START EXERCISE MATERIAL

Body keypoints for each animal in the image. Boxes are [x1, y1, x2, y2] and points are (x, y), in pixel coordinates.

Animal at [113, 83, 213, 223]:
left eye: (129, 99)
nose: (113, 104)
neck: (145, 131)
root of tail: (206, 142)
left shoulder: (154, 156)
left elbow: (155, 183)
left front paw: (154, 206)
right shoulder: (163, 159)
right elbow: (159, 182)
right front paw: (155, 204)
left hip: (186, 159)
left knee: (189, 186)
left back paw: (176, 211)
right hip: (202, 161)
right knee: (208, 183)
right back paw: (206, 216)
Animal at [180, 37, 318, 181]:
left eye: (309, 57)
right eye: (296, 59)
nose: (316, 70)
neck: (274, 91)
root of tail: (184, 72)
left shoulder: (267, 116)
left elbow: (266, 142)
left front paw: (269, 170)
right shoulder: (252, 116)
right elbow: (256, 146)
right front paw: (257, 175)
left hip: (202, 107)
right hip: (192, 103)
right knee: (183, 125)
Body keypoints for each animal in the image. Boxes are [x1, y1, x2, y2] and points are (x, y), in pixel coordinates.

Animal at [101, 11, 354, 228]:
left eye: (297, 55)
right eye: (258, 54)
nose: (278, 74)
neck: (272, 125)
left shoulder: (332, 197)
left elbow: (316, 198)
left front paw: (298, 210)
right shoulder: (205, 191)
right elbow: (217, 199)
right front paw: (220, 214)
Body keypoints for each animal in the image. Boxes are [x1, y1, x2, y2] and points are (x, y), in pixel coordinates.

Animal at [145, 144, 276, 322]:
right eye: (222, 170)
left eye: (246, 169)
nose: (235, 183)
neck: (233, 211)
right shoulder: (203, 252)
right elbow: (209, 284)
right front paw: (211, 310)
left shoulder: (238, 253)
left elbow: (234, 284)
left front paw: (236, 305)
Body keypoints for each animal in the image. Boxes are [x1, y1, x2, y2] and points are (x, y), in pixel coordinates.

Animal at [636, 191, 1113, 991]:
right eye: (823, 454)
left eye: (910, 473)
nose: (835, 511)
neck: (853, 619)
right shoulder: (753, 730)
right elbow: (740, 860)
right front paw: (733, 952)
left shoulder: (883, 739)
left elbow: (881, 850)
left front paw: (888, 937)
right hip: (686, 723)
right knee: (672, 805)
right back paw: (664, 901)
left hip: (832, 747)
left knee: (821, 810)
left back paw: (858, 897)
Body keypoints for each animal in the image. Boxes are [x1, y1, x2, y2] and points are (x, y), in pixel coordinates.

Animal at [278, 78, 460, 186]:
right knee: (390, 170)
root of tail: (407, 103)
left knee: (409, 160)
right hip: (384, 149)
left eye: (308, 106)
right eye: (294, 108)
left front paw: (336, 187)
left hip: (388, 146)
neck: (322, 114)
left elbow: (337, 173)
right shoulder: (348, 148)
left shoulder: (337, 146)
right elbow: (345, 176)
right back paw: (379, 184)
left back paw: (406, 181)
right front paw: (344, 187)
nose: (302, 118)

END EXERCISE MATERIAL

WHAT YOU ARE ASKED TO DO:
Exactly the lines from the one containing "left elbow: (881, 850)" through the final line of the records must appear in your reply, and no others.

WRITTEN RESPONSE:
left elbow: (881, 850)
left front paw: (888, 937)
right hip: (686, 723)
right knee: (672, 805)
right back paw: (664, 901)
left hip: (832, 747)
left knee: (821, 810)
left back paw: (858, 897)
Body keypoints for each animal in the image. Boxes are [x1, y1, x2, y2] and points are (x, y), in pixel coordinates.

Animal at [278, 78, 460, 186]:
right knee: (390, 170)
root of tail: (407, 103)
left knee: (409, 160)
right hip: (384, 149)
left eye: (308, 106)
right eye: (294, 108)
left front paw: (336, 187)
left hip: (388, 146)
neck: (322, 114)
left elbow: (337, 173)
right shoulder: (348, 148)
left shoulder: (337, 146)
right elbow: (345, 176)
right back paw: (379, 184)
left back paw: (406, 181)
right front paw: (344, 187)
nose: (302, 118)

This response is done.